Louis XV’s assumption of personal rule did not change much, as the Duke of Orléans continued to have an overwhelming influence on him. In late 1723, however, the former Regent suddenly died, and his political successor was the Prince of Bourbon, the Leszczyńskis’ dream candidate for Marie’s hand in marriage. It was he who could now influence the royal conjugal future, and he was in a great hurry in this matter, as the lack of a male heir and Louis XV’s infirmity threatened to extinguish the old Bourbon line on the French throne, with the spectre of serving the despised Orléans family becoming a tangible possibility.

Hence the idea of marrying off the King as soon as possible to a mature woman who would quickly provide him with offspring. In the spring of 1724, Louis XV’s engagement to a Spanish Infanta of several years was broken off. The Prince of Bourbon then commissioned Count Charles Fleuriau de Morville, in charge of foreign affairs, to prepare one of the most interesting documents in the sphere of European dynastic politics: a list of potential candidates for a wife for Louis XV.

It was a type of competition, not to say casting, for a wife for the King of France. The list consisted of one hundred princesses. Brief comments on age, religion and origin were written next to each of the candidates. Next, the Royal Council began the selection and first rejected all those princesses who were either too young or too old, of inadequate origin, or politically inconvenient. Marie Leszczyńska did not stand out except for her ideal age, and was rejected in the first selection round along with 83 other ladies.

On 31 March 1725, further candidates were taken into consideration under the guidance of Louis XV. There were no clear favourites, and successive names were being dropped. In the face of indecision, on the initiative of the Prince of Bourbon, his would-be fiancée was again included in the selection. The young king was also offered a portrait of the Polish Princess, commissioned earlier by Madame de Prie, and painted by Pierre Gobert (1662–1744). Louis XV liked the portrait’s charm, and decided to take her as his wife.

Marie Leszczyńska by Louis Tocqué

A grandmother of kings with a dowry in Lorraine

A few days later, the Prince of Bourbon sent two trusted royal doctors on a secret mission to Wissembourg. They carried out a detailed medical examination of Marie Leszczyńska, stating in their report the excellent state of health of the Polish Princess, and praising the regularity of her female indispositions. There was no doubt that the prime asset of the future Queen were her procreative capabilities. As it later turned out, she was spectacularly successful in this matter. Above all, what we appreciate today in the age of flourishing genetics, not being related to Louis XV, she greatly strengthened the Bourbon dynasty in biological terms. She gave France ten royal children, including two much-anticipated male descendants. She was also the grandmother of Kings Louis XVI, Louis XVIII, and Charles X. Marie Leszczyńska’s maternal achievements strengthened the French superpower, protecting the country from the succession wars plaguing Europe at the time, brought about by the extinction of old monarchical families.

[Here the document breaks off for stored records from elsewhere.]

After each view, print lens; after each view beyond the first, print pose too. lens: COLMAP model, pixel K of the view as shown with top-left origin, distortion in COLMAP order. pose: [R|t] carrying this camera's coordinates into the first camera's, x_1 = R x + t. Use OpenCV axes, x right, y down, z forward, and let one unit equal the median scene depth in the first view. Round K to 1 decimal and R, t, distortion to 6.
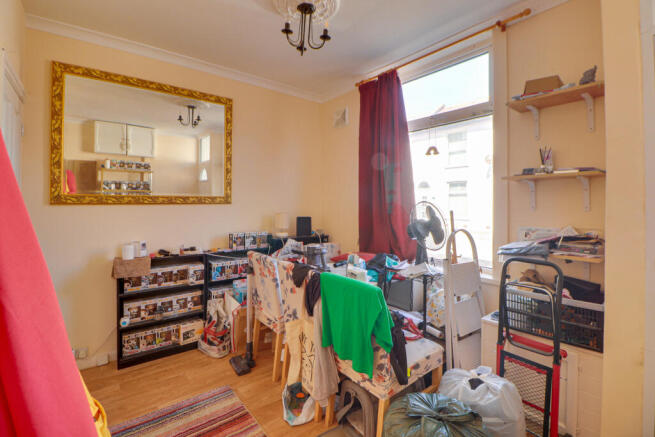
lens RADIAL K [[305.4, 0, 328.8], [0, 305.4, 202.3], [0, 0, 1]] dist [-0.001302, -0.000339]
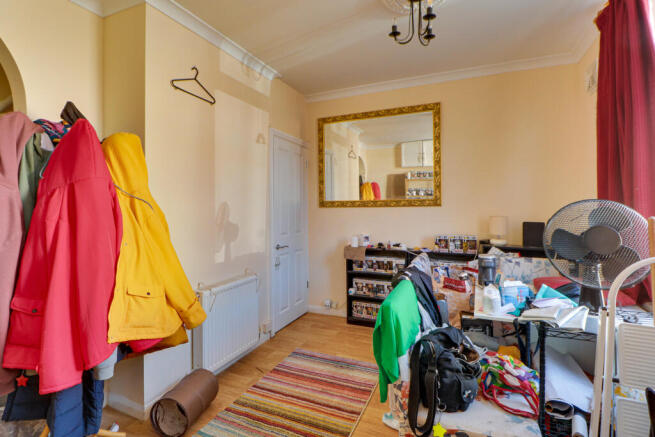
lens RADIAL K [[301.8, 0, 336.6], [0, 301.8, 205.6], [0, 0, 1]] dist [-0.002975, -0.000574]
pose [[0.491245, -0.006943, -0.870994, 0.455899], [0.008823, 0.999957, -0.002995, 0.004480], [0.870977, -0.006213, 0.491285, 0.245650]]
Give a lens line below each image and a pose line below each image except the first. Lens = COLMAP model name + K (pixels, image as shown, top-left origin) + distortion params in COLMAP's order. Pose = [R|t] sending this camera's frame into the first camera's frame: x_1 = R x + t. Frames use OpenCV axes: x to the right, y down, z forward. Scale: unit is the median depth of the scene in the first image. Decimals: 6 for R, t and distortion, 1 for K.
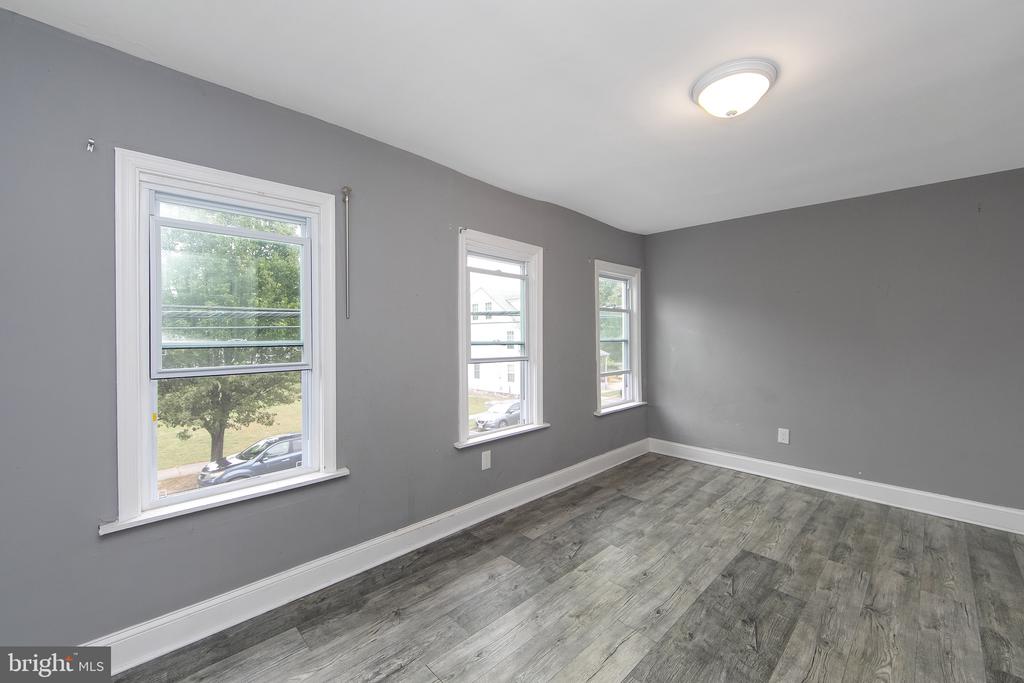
lens RADIAL K [[410.9, 0, 523.0], [0, 410.9, 336.4], [0, 0, 1]] dist [-0.007059, 0.000947]
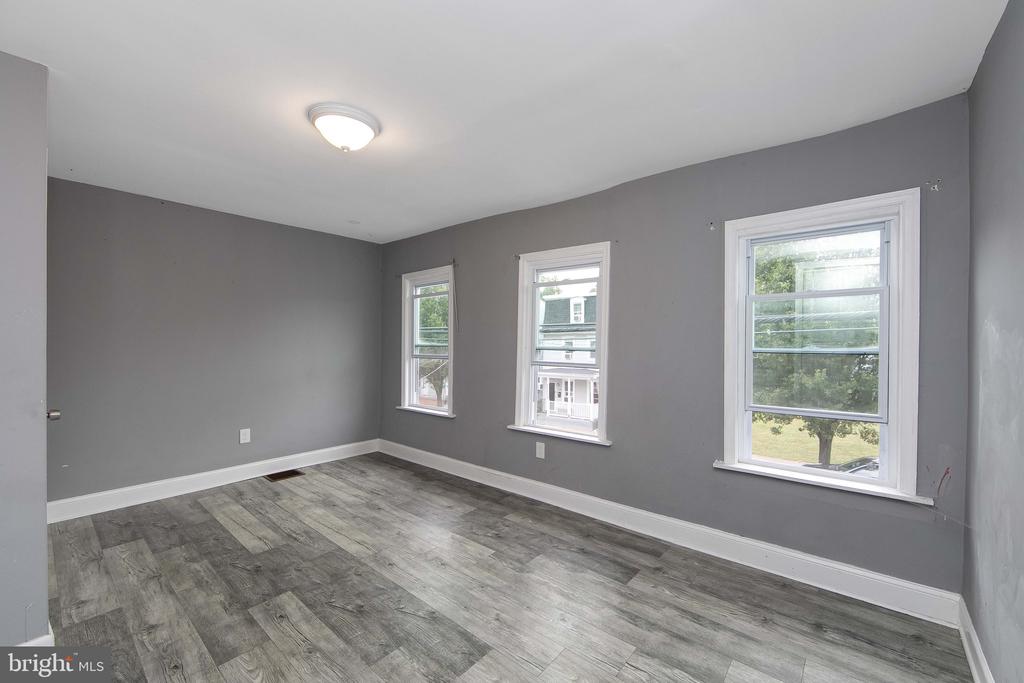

Naturally, the marriage of Louis XV and Marie Leszczyńska was part of the foreign policy of the Bourbon monarchy, providing France with important political capital. Marie brought her father’s claim to the Polish throne as her dowry, owing to which Versailles gained a strong bargaining chip in its eastern policy. This was exploited after the death of August II Wettin, when France aided Stanisław Leszczyński in his struggle for the Polish crown. In 1733, he was elected King of Poland by the nobility for the second time. The unfavourable geopolitical situation, especially the hostile policies of Russia, Prussia and Austria, soon deprived him of power in the Polish-Lithuanian Commonwealth, but, as a result of what is known as the War of the Polish Succession (1733–1735), Leszczyński became Duke of Lorraine. Following his death in 1766, the duchy was inherited by his daughter Marie, who brought it to France as a belated but generous bequest.